**What needs to be done**:
Work through the entries below and show every line in which "elbow" is found.

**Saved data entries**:
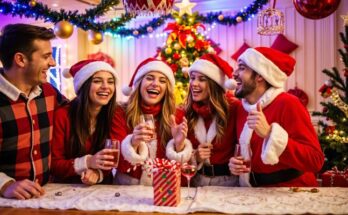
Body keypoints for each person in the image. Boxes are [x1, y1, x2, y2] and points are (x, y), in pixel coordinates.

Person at [228, 47, 324, 187]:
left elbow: (315, 161)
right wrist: (234, 165)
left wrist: (269, 134)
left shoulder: (288, 103)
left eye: (242, 68)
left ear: (260, 75)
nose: (234, 73)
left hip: (291, 192)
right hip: (252, 192)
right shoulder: (241, 108)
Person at [0, 24, 67, 199]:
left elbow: (77, 112)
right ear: (21, 60)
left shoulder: (48, 92)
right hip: (7, 204)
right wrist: (5, 184)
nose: (52, 63)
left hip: (45, 197)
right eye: (46, 56)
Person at [112, 58, 191, 185]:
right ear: (139, 83)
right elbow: (116, 163)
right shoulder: (120, 113)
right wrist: (133, 143)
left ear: (167, 88)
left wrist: (179, 145)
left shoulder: (177, 116)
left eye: (162, 80)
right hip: (128, 189)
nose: (155, 84)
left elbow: (183, 170)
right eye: (150, 78)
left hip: (164, 190)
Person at [173, 54, 241, 186]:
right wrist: (195, 157)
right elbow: (177, 157)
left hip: (228, 183)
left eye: (202, 79)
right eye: (192, 78)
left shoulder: (234, 108)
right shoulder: (185, 113)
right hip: (196, 182)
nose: (194, 84)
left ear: (214, 84)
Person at [51, 59, 119, 185]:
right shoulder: (63, 115)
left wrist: (98, 173)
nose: (105, 86)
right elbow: (54, 164)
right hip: (65, 189)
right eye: (97, 81)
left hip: (102, 189)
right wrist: (88, 162)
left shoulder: (114, 115)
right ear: (83, 85)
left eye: (110, 82)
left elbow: (113, 158)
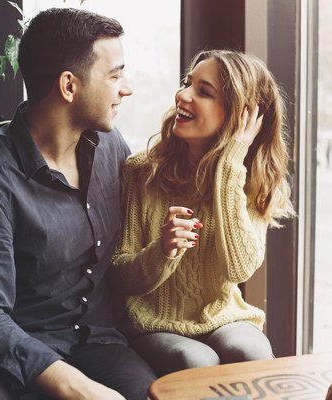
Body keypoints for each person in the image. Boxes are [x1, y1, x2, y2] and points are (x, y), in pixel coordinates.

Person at [0, 8, 156, 400]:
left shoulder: (111, 147)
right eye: (115, 74)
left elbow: (166, 187)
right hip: (3, 354)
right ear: (69, 86)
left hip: (97, 343)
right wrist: (75, 386)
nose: (126, 88)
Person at [110, 49, 295, 376]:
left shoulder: (251, 181)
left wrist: (228, 171)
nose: (182, 95)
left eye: (203, 92)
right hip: (155, 323)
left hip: (222, 316)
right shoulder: (140, 172)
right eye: (186, 83)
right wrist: (163, 250)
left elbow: (239, 269)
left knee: (252, 351)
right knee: (196, 361)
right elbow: (120, 275)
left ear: (241, 115)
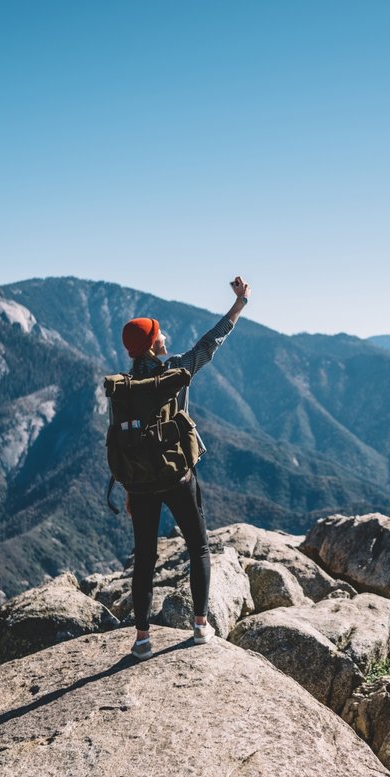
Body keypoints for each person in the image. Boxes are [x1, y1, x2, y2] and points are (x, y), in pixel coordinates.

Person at [120, 276, 250, 660]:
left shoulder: (125, 387)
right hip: (178, 476)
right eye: (159, 333)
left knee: (144, 557)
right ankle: (199, 625)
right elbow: (210, 343)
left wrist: (129, 489)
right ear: (152, 344)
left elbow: (126, 442)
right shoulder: (175, 370)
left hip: (141, 482)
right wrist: (240, 304)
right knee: (198, 547)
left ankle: (142, 639)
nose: (165, 335)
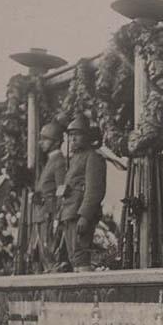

**Result below**:
left elbow: (315, 161)
left elbow: (77, 112)
right elbow: (116, 163)
left elbow: (183, 170)
right elbow: (177, 157)
right elbow: (54, 164)
left elbow: (113, 158)
left elbow: (166, 187)
left elbow: (239, 269)
right elbow: (120, 275)
right elbow: (210, 343)
left elbow: (126, 442)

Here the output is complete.